# DESCRIPTION OF THE TASK
Pull out each line of the rows below that contains the string "acceptació", matching case exactly.

# DATA
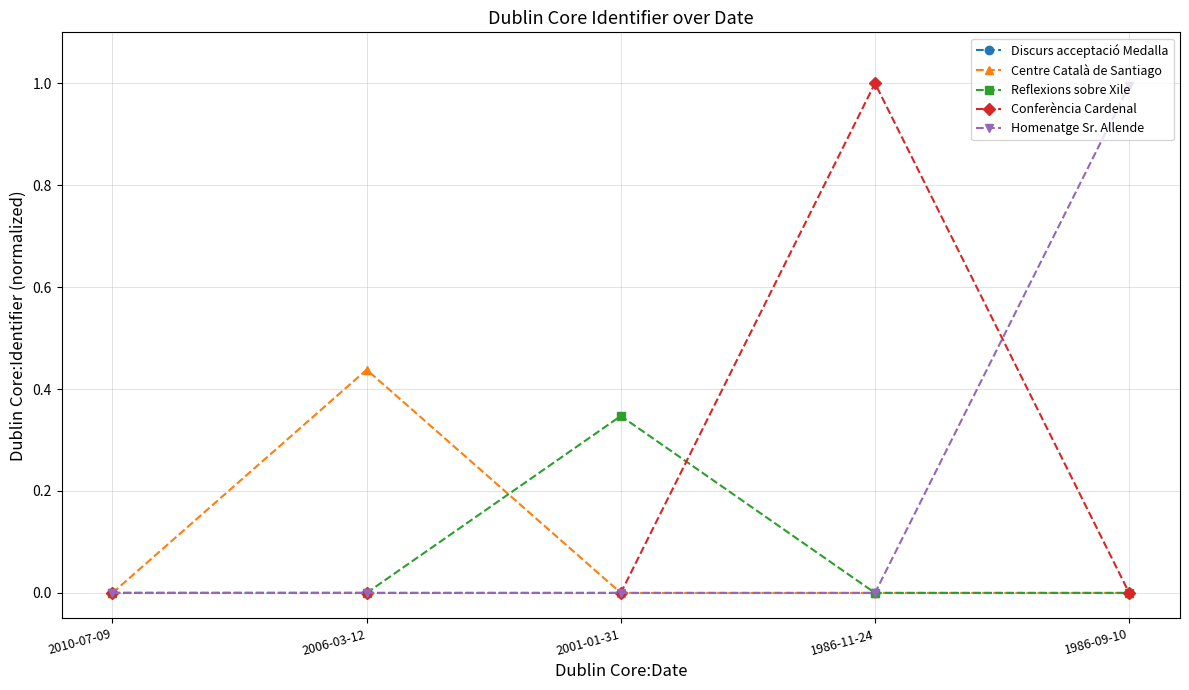

Is it true that Discurs acceptació Medalla equals 0.0 at 1986-09-10?

True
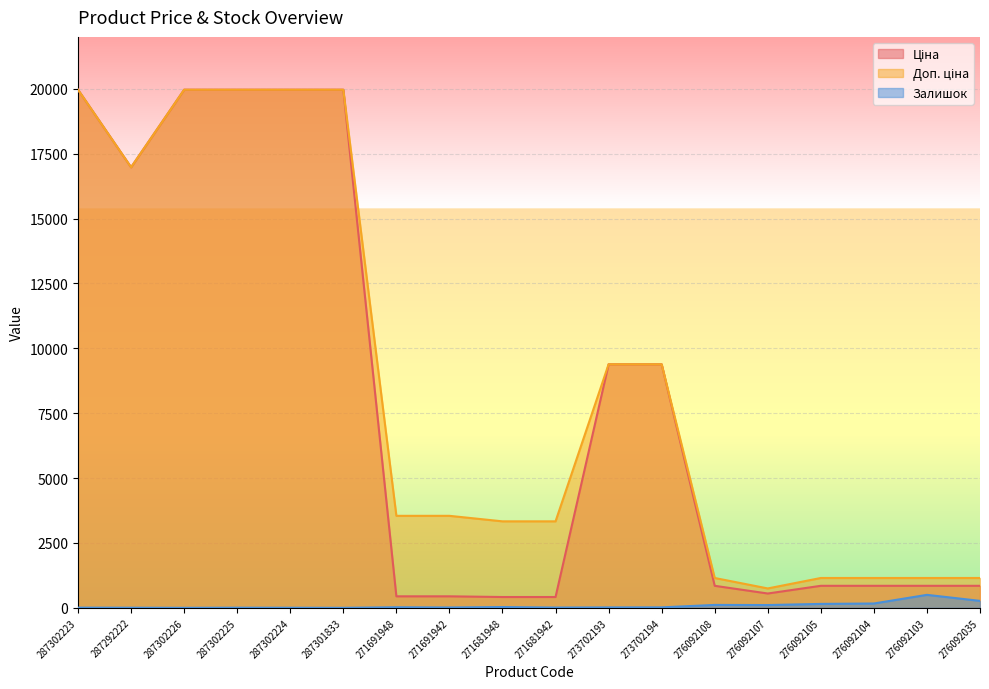

Which series has the widest spread of values?

Ціна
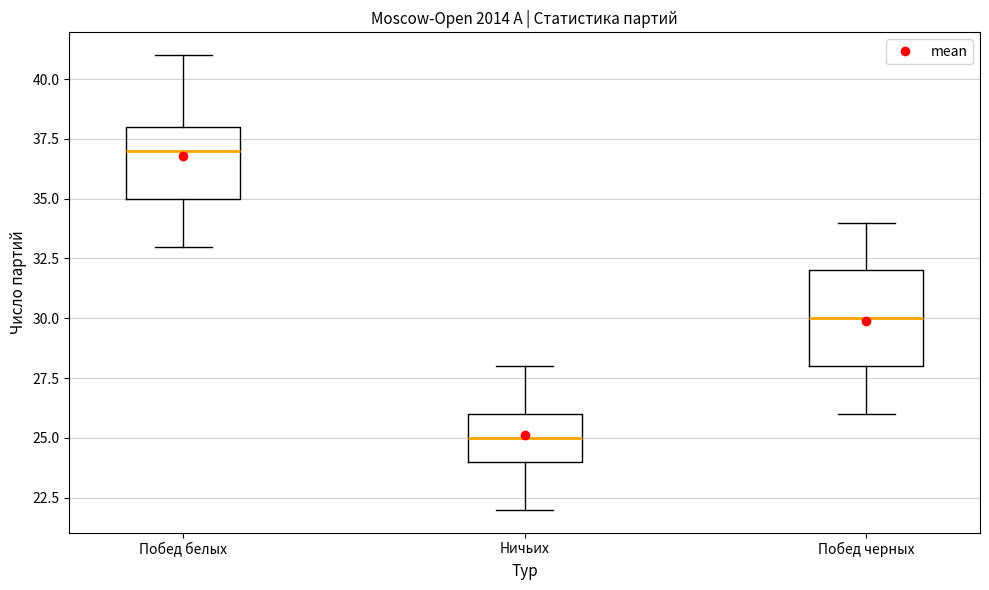

Comparing the boxes themselves (not the whiskers), which one is the tallest?

Побед черных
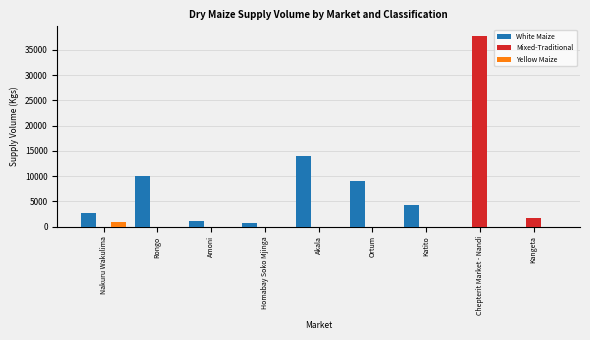

What is the maximum value for Mixed-Traditional?

37800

# OUTPUT FOR THIS TASK
Is it true that Discurs acceptació Medalla equals 0.0 at 1986-09-10?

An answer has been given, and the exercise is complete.